Cependant, il peut commencer plus tard dans certains cas particuliers :

  • Fausse déclaration ou omission de votre part : si vous avez omis de déclarer un élément important lors de la souscription, le délai ne commence à courir que lorsque l’assureur découvre cette omission. Par exemple, si l’assureur découvre l’omission le 15 février 2025, le délai de 2 ans commence à cette date, donc l’assureur a jusqu’au 15 février 2027 pour agir.
  • Sinistre découvert tardivement : si vous n’avez pas constaté immédiatement un dommage sur votre habitation (infiltration, fissure,...), le délai commence à courir à partir du moment où vous en avez eu connaissance.

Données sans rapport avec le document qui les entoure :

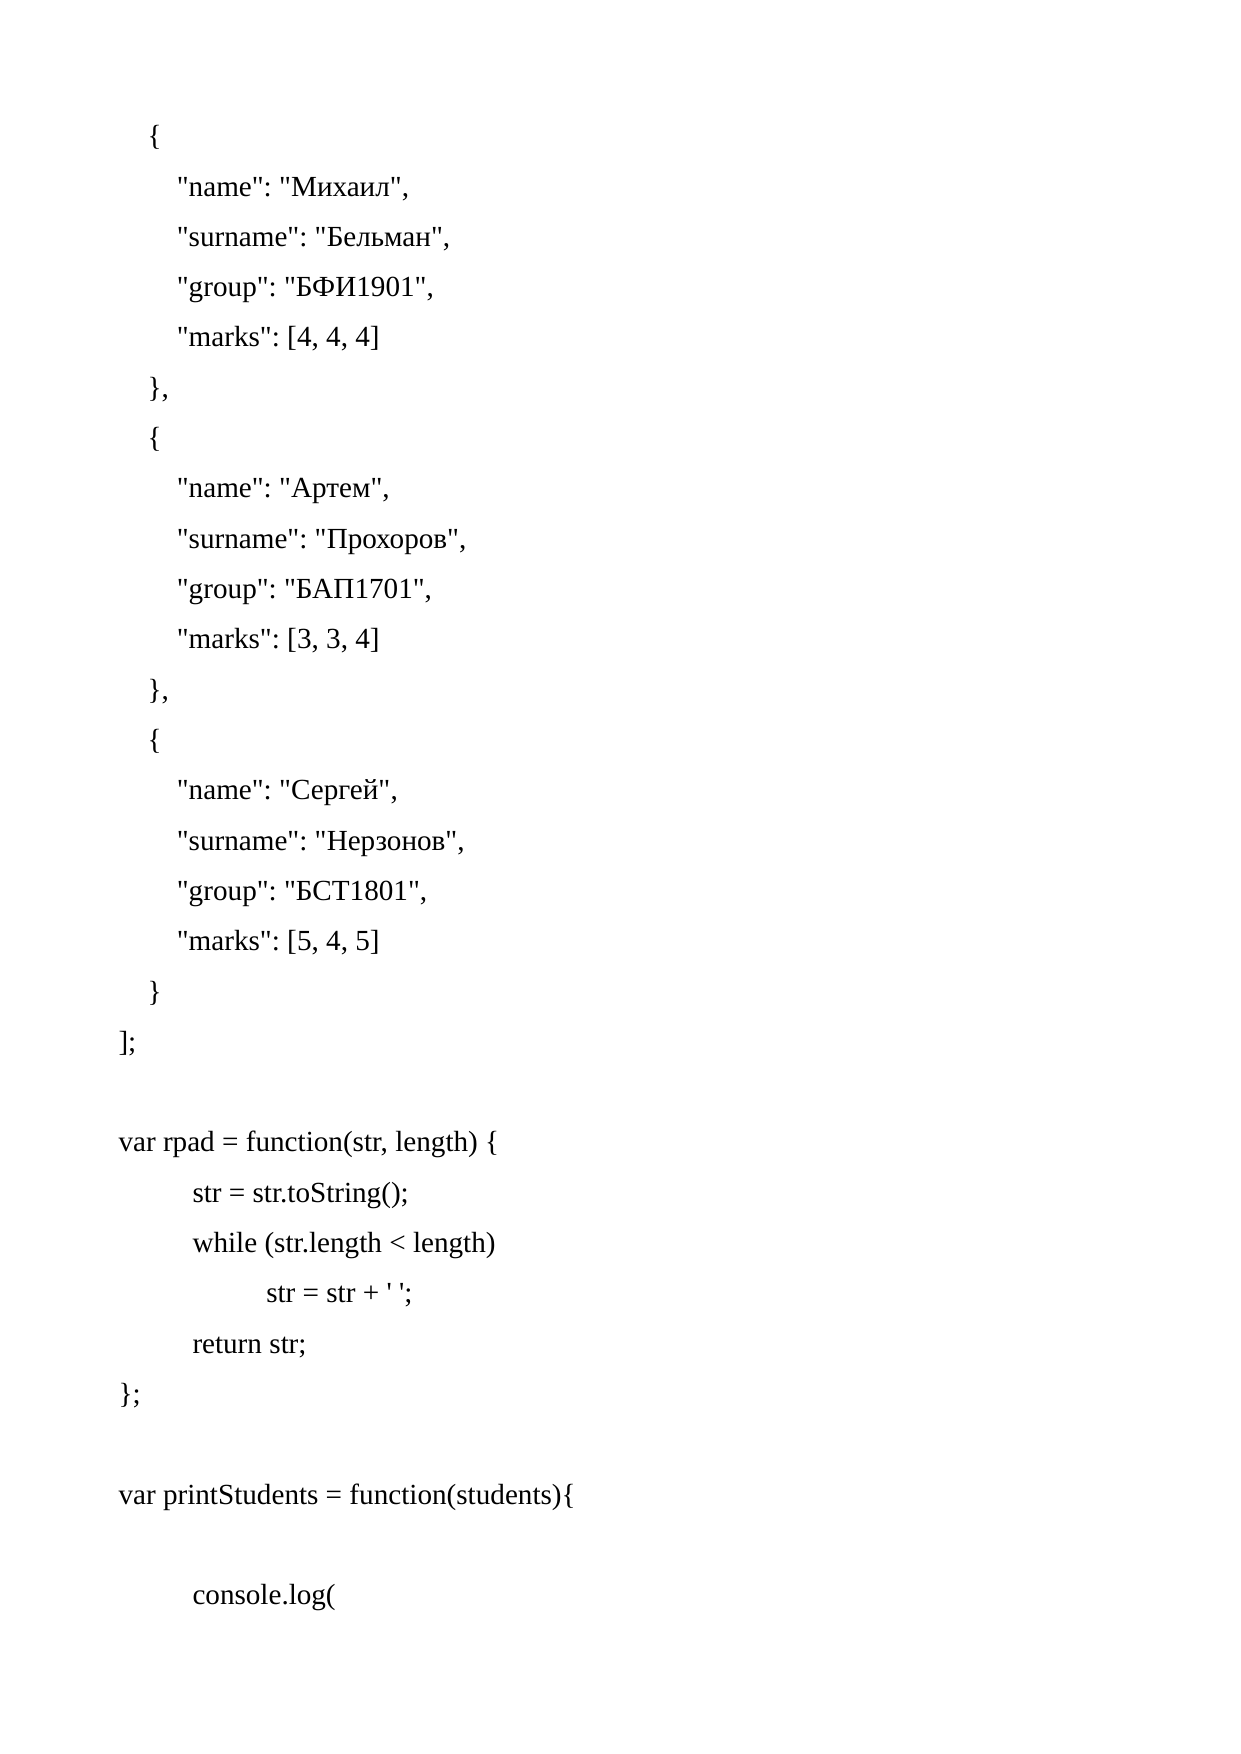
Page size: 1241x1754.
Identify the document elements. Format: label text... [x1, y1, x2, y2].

text "surname": "Прохоров", [118, 521, 1122, 554]
text }; [118, 1376, 1122, 1410]
text { [118, 722, 1122, 756]
text ]; [118, 1024, 1122, 1057]
text } [118, 974, 1122, 1007]
text "group": "БАП1701", [118, 571, 1122, 605]
text "surname": "Нерзонов", [118, 823, 1122, 856]
text "marks": [5, 4, 5] [118, 923, 1122, 957]
text while (str.length < length) [118, 1225, 1122, 1259]
text return str; [118, 1326, 1122, 1359]
text "group": "БСТ1801", [118, 873, 1122, 907]
text "marks": [3, 3, 4] [118, 621, 1122, 655]
text "marks": [4, 4, 4] [118, 319, 1122, 353]
text { [118, 420, 1122, 454]
text var rpad = function(str, length) { [118, 1124, 1122, 1158]
text "name": "Артем", [118, 471, 1122, 504]
text "group": "БФИ1901", [118, 269, 1122, 303]
text }, [118, 370, 1122, 403]
text "surname": "Бельман", [118, 219, 1122, 252]
text }, [118, 672, 1122, 705]
text "name": "Михаил", [118, 169, 1122, 202]
text "name": "Сергей", [118, 772, 1122, 806]
text console.log( [118, 1577, 1122, 1611]
text { [118, 118, 1122, 152]
text var printStudents = function(students){ [118, 1477, 1122, 1510]
text str = str + ' '; [118, 1276, 1122, 1309]
text str = str.toString(); [118, 1175, 1122, 1208]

Par exemple, si vous découvrez le sinistre le 20 avril 2025, le délai expire le 20 avril 2027.
  • Recours d’un tiers : si une autre personne est victime d’un dégât des eaux lié à votre habitation et qu’elle engage une action contre vous ou est indemnisée par votre assureur, le délai de prescription commence à courir à partir de l’action du tiers ou de son indemnisation, et non à la date de l’accident. Par exemple, si vous êtes responsable d’un accident survenu le 5 janvier 2025, mais que la victime est indemnisée par votre assureur le 10 mars 2025, le délai de prescription de 2 ans commence à courir à partir du 10 mars 2025, soit jusqu’au 10 mars 2027.

Ces exceptions permettent de conserver les droits à agir lorsque certaines informations ne sont pas immédiatement disponibles ou lorsqu’un tiers est impliqué.

Certains événements ont pour effet d’interrompre le délai de prescription. Le délai déjà écoulé est alors annulé et un nouveau délai de 2 ans commence à courir.

Les principaux actes interruptifs son les suivants :

  • Action en justice (assignation, dépôt de requête, etc.)
  • Désignation d’un expert après un sinistre
  • Envoi d’une lettre recommandée ou d’un courrier recommandé électronique de l’assureur pour réclamer une prime
  • Envoi d’un courrier recommandé par l’assuré pour demander le règlement d’une indemnité.

L’assureur doit clairement vous informer des points suivants dans le contrat :

  • Délai de prescription applicable,
  • Point de départ de ce délai,
  • Moyens pour l’interrompre.

Si ces mentions sont absentes ou insuffisantes, l’assureur ne peut pas vous opposer la prescription. Autrement dit, vous pourrez agir même après les 2 ans si vous n’avez pas été correctement informé.